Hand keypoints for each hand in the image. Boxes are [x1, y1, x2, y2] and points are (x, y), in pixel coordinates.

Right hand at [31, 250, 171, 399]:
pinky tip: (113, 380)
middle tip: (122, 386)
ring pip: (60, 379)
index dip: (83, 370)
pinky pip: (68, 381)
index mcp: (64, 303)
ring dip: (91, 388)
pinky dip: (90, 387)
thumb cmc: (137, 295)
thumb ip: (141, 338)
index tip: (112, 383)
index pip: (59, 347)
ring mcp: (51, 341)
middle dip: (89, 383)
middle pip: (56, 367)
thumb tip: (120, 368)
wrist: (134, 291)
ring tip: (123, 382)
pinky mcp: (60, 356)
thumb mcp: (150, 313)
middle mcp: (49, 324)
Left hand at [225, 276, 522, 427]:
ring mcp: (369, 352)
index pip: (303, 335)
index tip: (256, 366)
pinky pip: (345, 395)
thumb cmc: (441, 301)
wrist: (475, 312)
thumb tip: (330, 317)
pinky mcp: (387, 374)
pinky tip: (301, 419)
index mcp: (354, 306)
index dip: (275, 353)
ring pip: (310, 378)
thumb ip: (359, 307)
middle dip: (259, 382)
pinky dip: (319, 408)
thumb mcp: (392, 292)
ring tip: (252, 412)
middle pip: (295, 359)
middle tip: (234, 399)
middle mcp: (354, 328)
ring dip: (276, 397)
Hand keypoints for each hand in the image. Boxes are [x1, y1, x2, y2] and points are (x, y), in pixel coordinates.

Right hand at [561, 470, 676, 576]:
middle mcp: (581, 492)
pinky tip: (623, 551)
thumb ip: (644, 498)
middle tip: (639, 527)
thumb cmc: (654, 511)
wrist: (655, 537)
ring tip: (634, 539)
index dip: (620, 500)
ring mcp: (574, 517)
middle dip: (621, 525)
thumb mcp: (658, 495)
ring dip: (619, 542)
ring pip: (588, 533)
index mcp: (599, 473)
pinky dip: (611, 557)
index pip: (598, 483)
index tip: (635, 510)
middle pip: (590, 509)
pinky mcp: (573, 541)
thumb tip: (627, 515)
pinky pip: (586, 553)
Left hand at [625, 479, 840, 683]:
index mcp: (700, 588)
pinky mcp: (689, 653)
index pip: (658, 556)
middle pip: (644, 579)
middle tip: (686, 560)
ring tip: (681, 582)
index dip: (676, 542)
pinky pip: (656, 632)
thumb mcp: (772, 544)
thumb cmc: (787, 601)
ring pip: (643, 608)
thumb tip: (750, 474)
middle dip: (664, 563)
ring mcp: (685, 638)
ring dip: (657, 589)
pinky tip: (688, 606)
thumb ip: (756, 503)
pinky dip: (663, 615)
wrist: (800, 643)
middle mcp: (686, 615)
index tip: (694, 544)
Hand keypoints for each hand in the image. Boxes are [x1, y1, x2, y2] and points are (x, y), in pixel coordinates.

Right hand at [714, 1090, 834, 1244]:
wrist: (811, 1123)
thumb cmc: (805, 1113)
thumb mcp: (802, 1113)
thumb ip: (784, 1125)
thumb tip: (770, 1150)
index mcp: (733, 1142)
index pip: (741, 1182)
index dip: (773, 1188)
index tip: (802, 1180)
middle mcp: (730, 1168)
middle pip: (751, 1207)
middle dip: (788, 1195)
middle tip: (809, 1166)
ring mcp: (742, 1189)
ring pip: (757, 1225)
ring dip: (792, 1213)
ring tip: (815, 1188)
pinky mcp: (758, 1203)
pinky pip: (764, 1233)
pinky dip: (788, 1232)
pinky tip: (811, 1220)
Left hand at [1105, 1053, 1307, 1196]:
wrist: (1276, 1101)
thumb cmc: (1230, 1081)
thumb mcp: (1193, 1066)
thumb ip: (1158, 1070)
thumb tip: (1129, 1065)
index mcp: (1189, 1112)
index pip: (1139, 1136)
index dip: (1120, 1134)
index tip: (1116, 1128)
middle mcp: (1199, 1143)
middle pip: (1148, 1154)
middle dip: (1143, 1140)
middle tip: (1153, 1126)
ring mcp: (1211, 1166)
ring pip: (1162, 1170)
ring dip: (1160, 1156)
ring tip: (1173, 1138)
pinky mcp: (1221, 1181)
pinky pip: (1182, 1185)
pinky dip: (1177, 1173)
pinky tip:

——————————

YOUR ASSIGNMENT:
Could you write out, exactly as they stand, only the lines above that begin at the line with "ring mcp: (742, 1189)" and stop after the line with "thumb tip: (1129, 1065)"?

SOLUTION TO THE EXERCISE:
ring mcp: (742, 1189)
ring pip: (757, 1225)
ring dip: (792, 1213)
ring tip: (815, 1188)
pinky mcp: (758, 1203)
pinky pip: (764, 1233)
pinky dip: (788, 1232)
pinky tip: (811, 1220)
Left hand at [1105, 1053, 1307, 1196]:
wrist: (1276, 1101)
thumb cmc: (1230, 1081)
thumb mcp: (1193, 1066)
thumb ip: (1158, 1070)
thumb tip: (1129, 1065)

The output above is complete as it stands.